REPUBLIKA.CO.ID, JAKARTA -- Koalisi masyarakat sipil meminta agar pembahasan revisi Undang-Undang Informasi dan Transaksi Elektronik (UU ITE) terbuka dan transparan sehingga masyarakat luas dapat mengikuti dan mengawasi proses perubahan regulasi tersebut.
"Transparansi dalam revisi UU ITE tersebut mengkhawatirkan bila rapat pembahasan digelar tertutup," kata Kepala Divisi Riset dan Pengembangan Jaringan Lembaga Bantuan Hukum Pers, Asep Komarudin, di Jakarta, Selasa (26/7), perwakilan koalisi masyarakat sipil.
Selain LBH Pers, anggota koalisi masyarakat sipil yang menyerukan keterbukaan dan transparansi dalam revisi UU ITE tersebut adalah Institute for Criminal Justice Reform (ICJR) dan Lembaga Studi dan Advokasi Masyarakat (ELSAM).
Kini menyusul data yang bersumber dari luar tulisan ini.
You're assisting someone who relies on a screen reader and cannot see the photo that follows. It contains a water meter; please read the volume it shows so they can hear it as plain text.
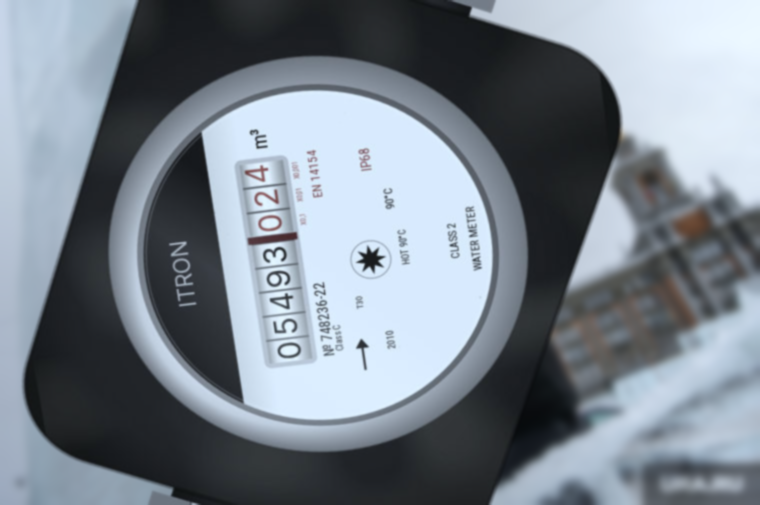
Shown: 5493.024 m³
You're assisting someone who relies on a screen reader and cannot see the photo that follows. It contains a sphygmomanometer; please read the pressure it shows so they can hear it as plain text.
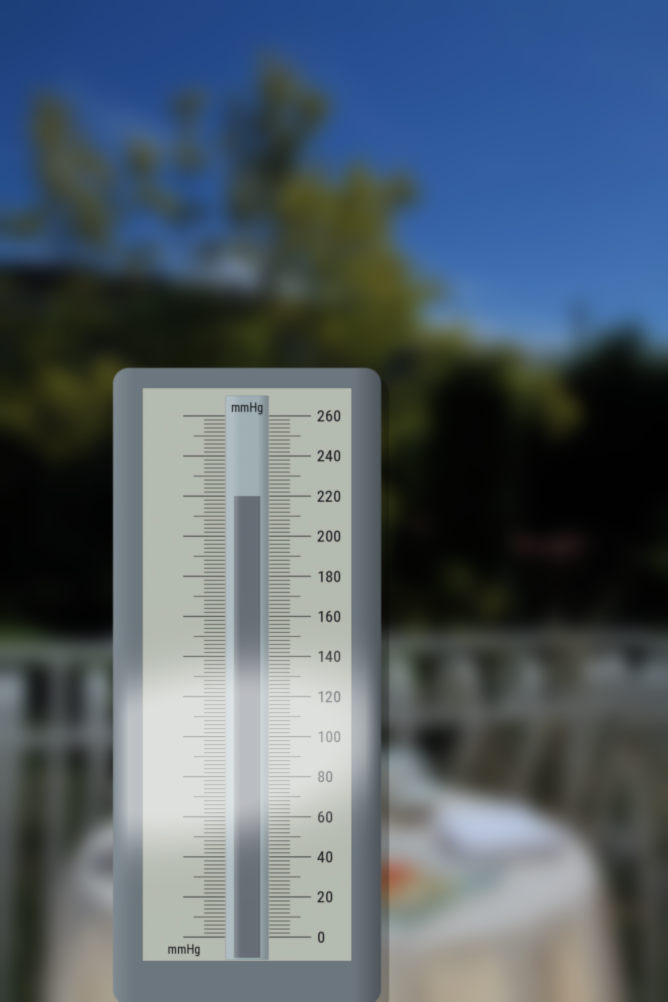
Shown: 220 mmHg
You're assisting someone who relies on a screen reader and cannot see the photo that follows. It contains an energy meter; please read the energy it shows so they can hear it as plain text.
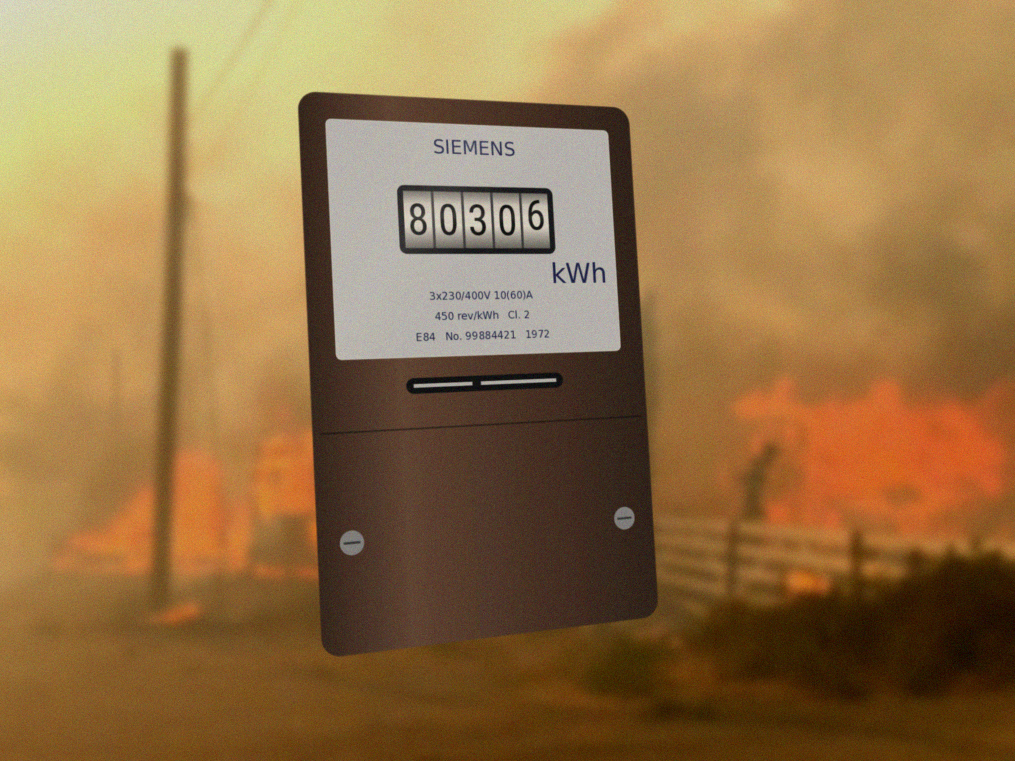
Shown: 80306 kWh
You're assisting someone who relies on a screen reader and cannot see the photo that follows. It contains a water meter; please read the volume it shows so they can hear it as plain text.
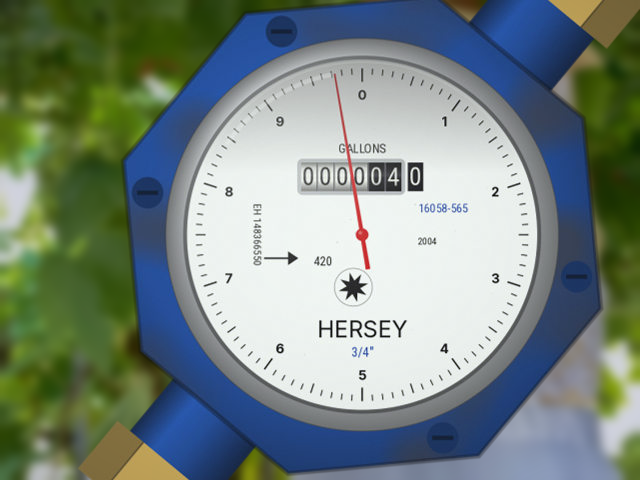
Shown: 39.7 gal
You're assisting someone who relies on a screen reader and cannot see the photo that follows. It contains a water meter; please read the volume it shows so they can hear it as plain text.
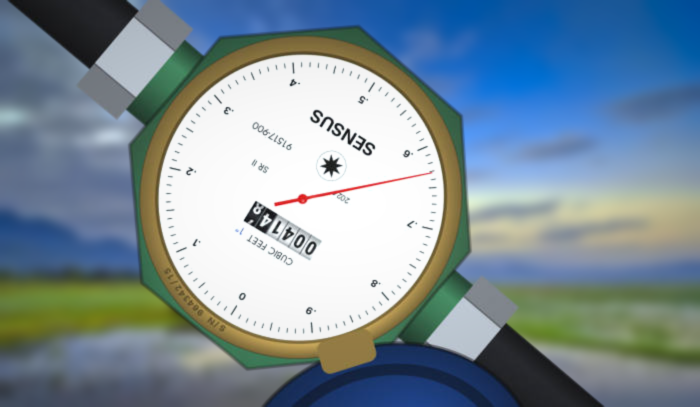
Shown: 4147.63 ft³
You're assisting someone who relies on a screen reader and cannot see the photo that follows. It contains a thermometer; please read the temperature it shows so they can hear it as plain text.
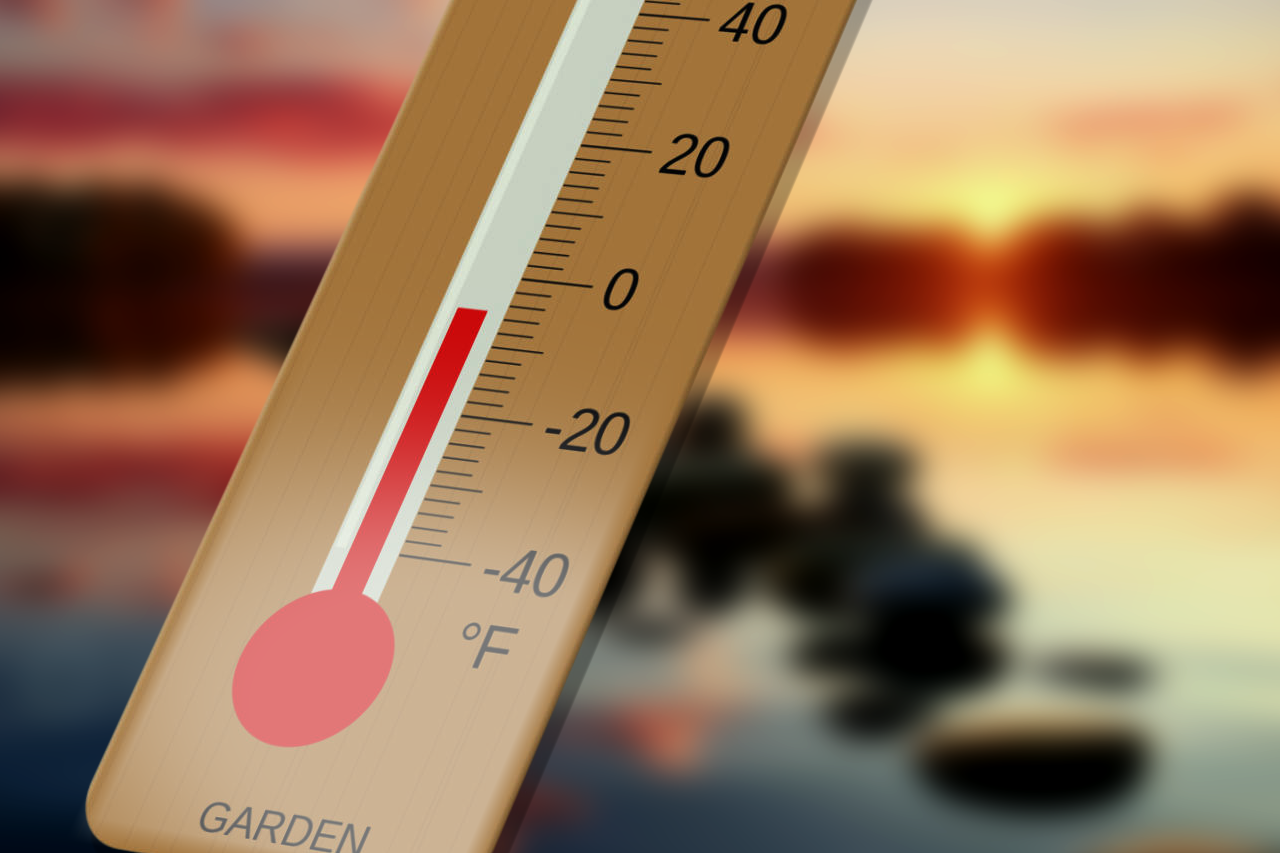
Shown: -5 °F
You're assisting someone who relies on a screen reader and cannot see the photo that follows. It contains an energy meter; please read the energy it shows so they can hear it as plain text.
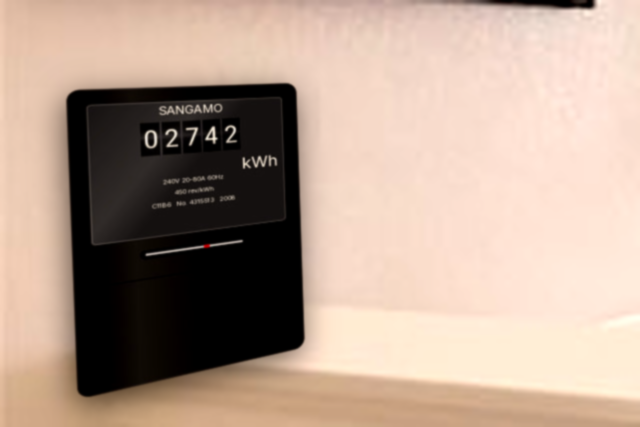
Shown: 2742 kWh
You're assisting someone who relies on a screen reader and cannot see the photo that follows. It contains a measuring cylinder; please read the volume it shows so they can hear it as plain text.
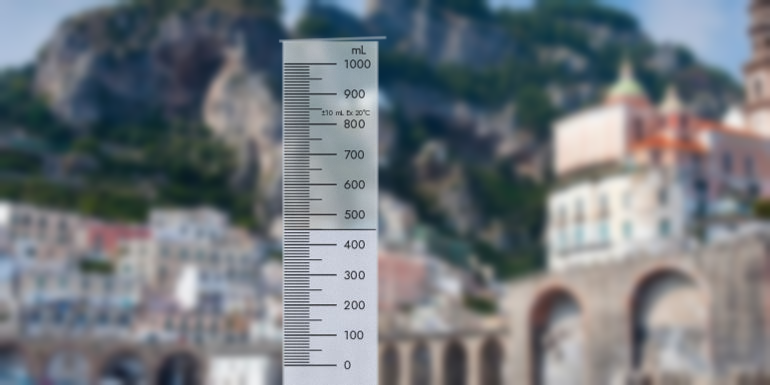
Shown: 450 mL
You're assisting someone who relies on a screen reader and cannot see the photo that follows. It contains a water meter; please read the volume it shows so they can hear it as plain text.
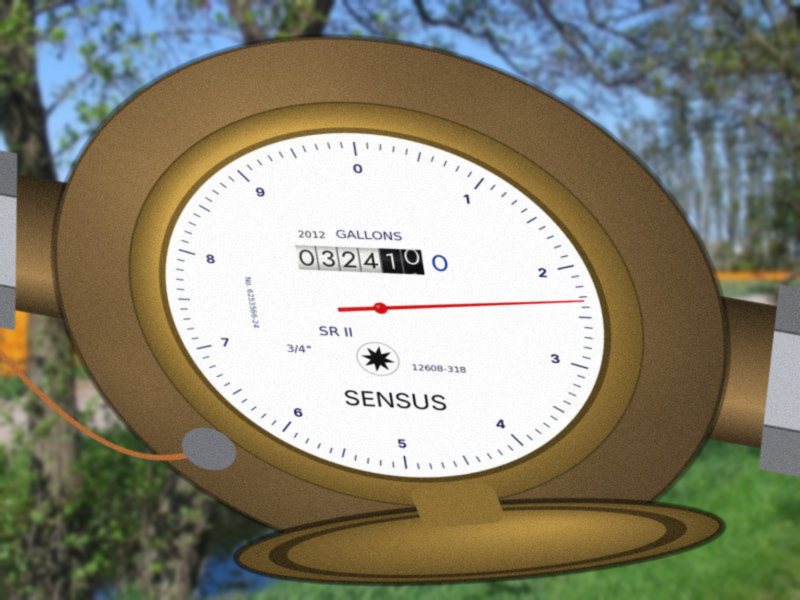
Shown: 324102.3 gal
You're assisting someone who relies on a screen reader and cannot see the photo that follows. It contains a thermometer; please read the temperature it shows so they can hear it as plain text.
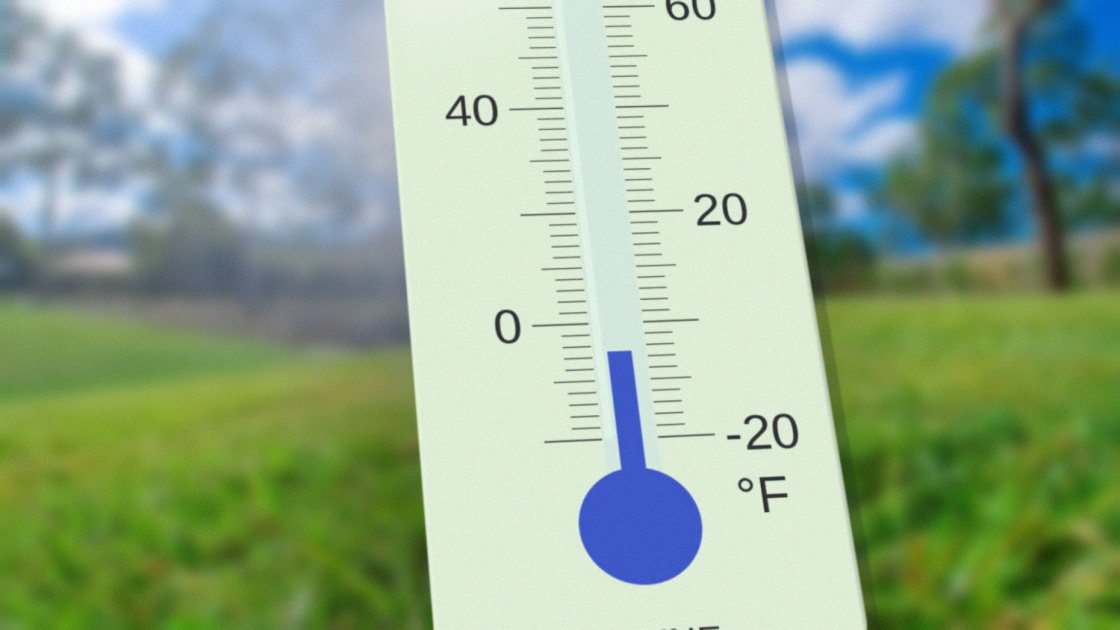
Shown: -5 °F
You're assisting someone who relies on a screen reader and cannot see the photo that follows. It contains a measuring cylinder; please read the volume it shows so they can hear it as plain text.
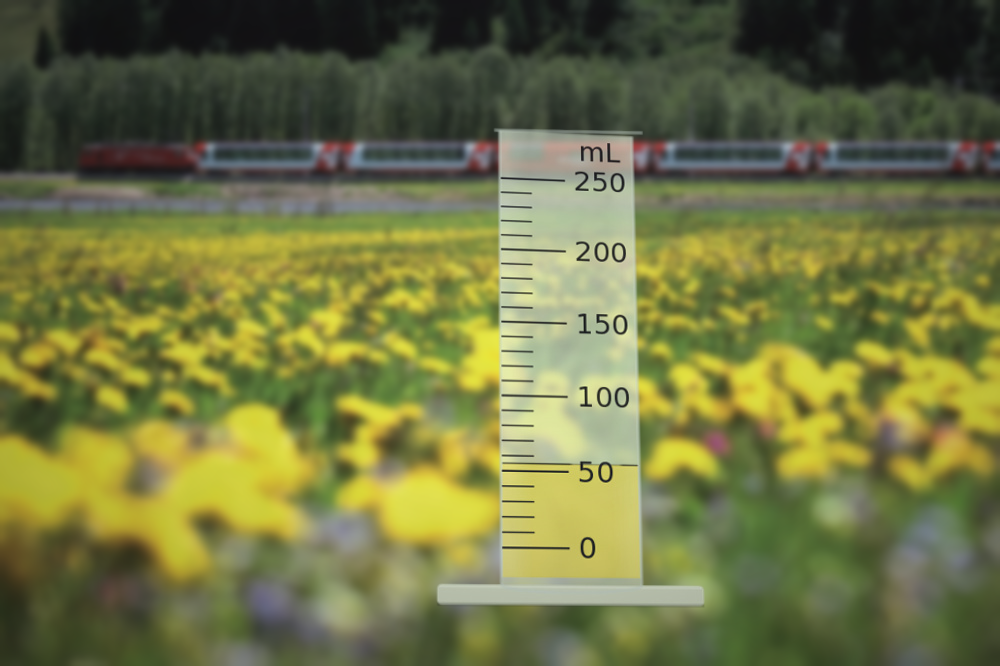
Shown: 55 mL
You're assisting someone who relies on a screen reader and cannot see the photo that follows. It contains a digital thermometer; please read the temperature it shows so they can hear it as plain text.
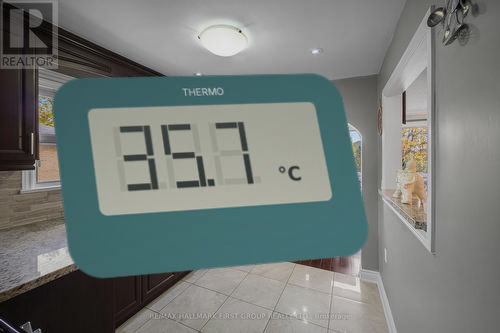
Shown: 35.7 °C
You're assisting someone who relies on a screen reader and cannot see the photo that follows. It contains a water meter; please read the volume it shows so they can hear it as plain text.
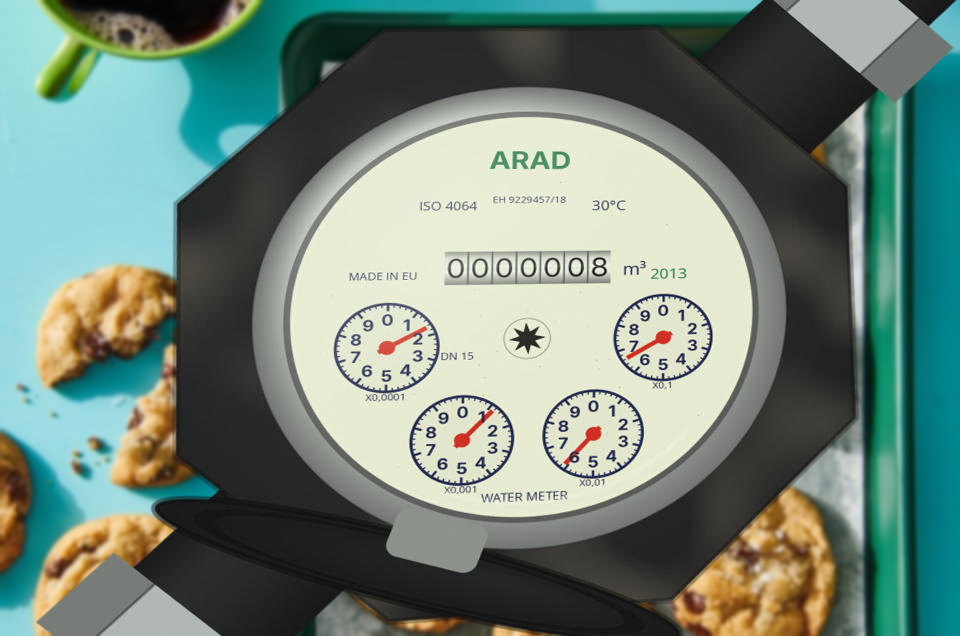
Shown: 8.6611 m³
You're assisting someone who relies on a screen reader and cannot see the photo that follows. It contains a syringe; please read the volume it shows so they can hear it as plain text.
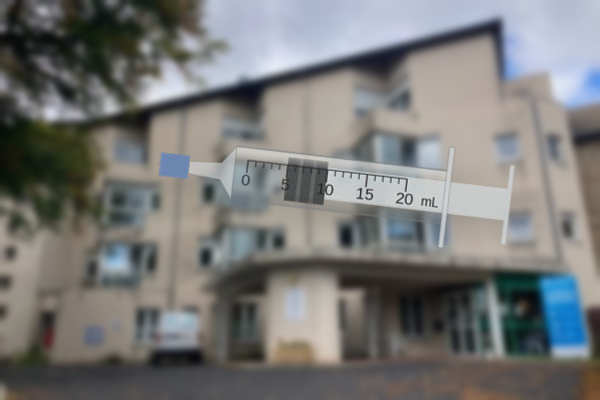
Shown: 5 mL
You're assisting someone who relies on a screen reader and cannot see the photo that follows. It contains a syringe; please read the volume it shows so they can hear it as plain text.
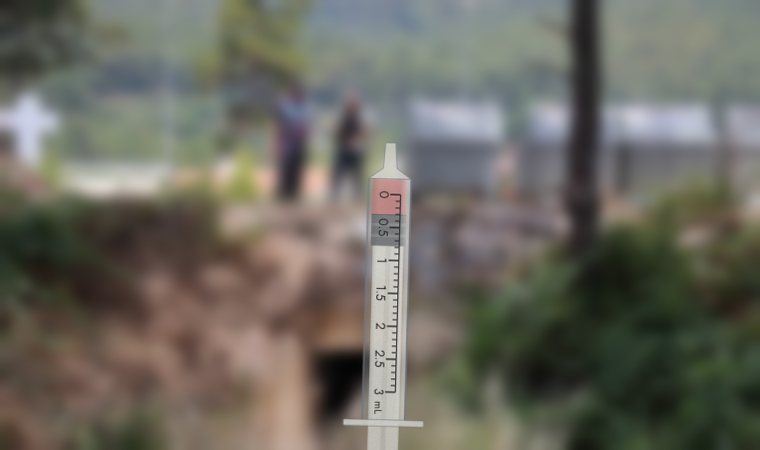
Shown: 0.3 mL
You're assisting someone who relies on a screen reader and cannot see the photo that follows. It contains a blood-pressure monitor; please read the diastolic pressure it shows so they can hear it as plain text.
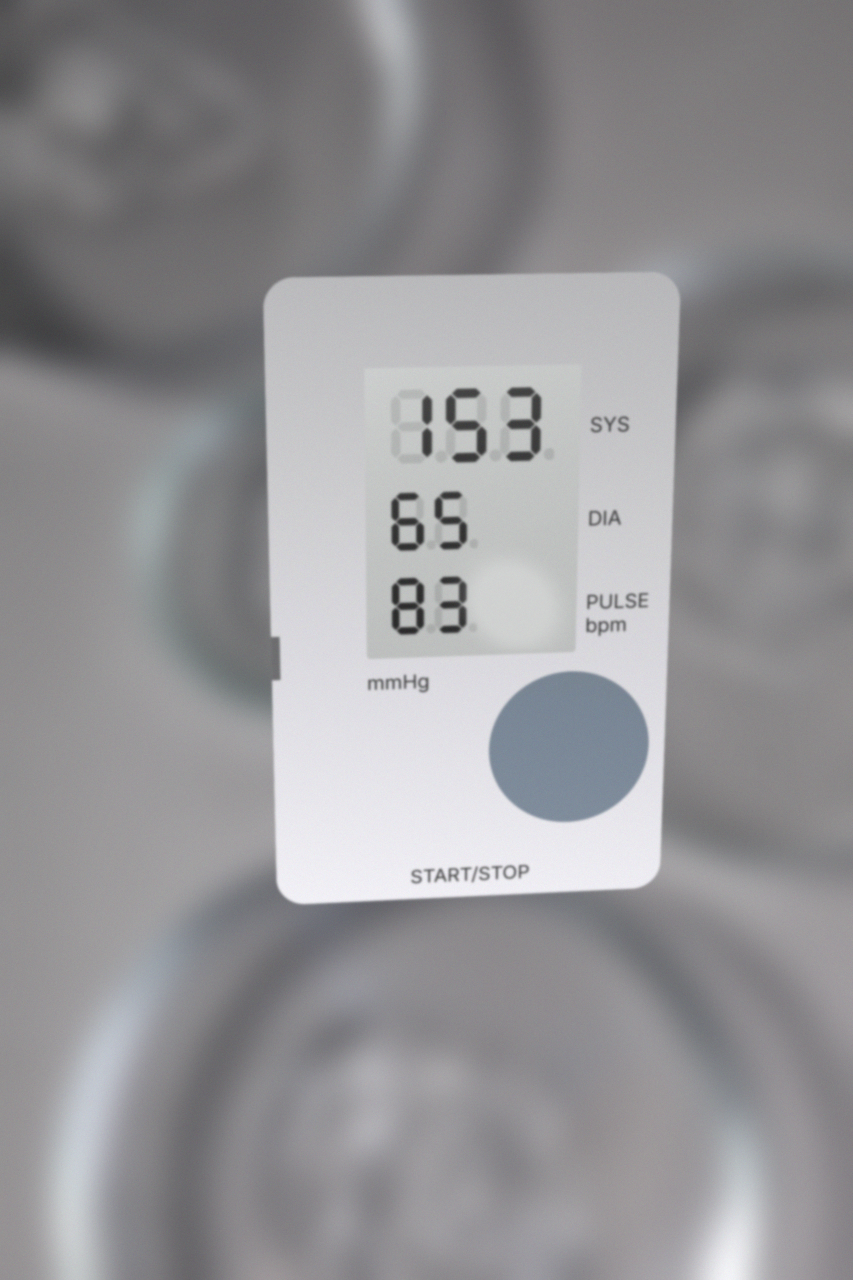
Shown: 65 mmHg
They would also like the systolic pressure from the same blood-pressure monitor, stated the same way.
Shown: 153 mmHg
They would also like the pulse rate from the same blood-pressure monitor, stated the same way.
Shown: 83 bpm
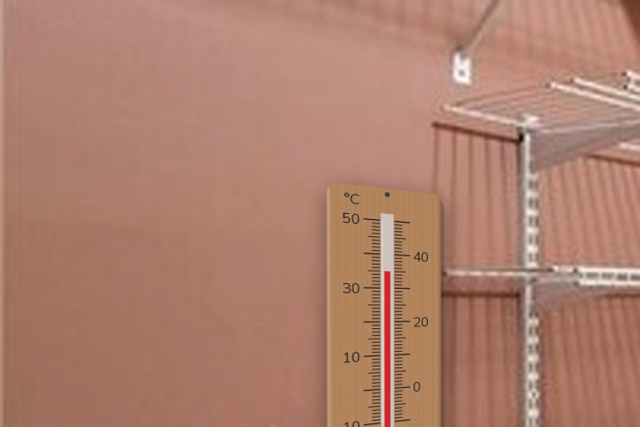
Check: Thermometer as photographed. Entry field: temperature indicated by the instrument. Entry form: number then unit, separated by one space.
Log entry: 35 °C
Koalisi masyarakat sipil, menurut Asep, khawatir bila pembahasan tertutup maka revisi yang RUU ITE tersebut pada akhirnya tidak seperti yang diharapkan oleh masyarakat namun justru lebih buruk.
Ia mencontohkan rapat kerja lanjutan Komisi I DPR yang membahas Revisi UU Nomor 11 Tahun 2008 tentang Informasi dan Transaksi Elektronik (ITE) dengan agenda pembahasan daftar isian masalah (DIM).
Dalam rapat kerja kali ini, anggota Komisi I memutuskan rapat dilakukan secara tertutup, sehingga wartawan dan masyarakat tidak bisa mengikuti dan mengawasi proses penting perubahan UU ITE.
Padahal salah satu isu yang sangat penting dalam perubahan ini adalah pasal 27 ayat 3 tentang pencemaran nama baik. Pasal ini dianggap menjadi polemik di masyarakat, seperti data yang dihimpun oleh Safenet, bahwa sejak di undangkannya pasal ini, masyarakat yang terjerat sudah melebihi dari 150 orang dan ada kecenderungan meningkat lebih banyak.
"Untuk itu kita berharap agar revisi UU tersebut terbuka dan transparan sehingga masyarakat dapat mengetahui dan mengawasi prosesnya," kata Asep.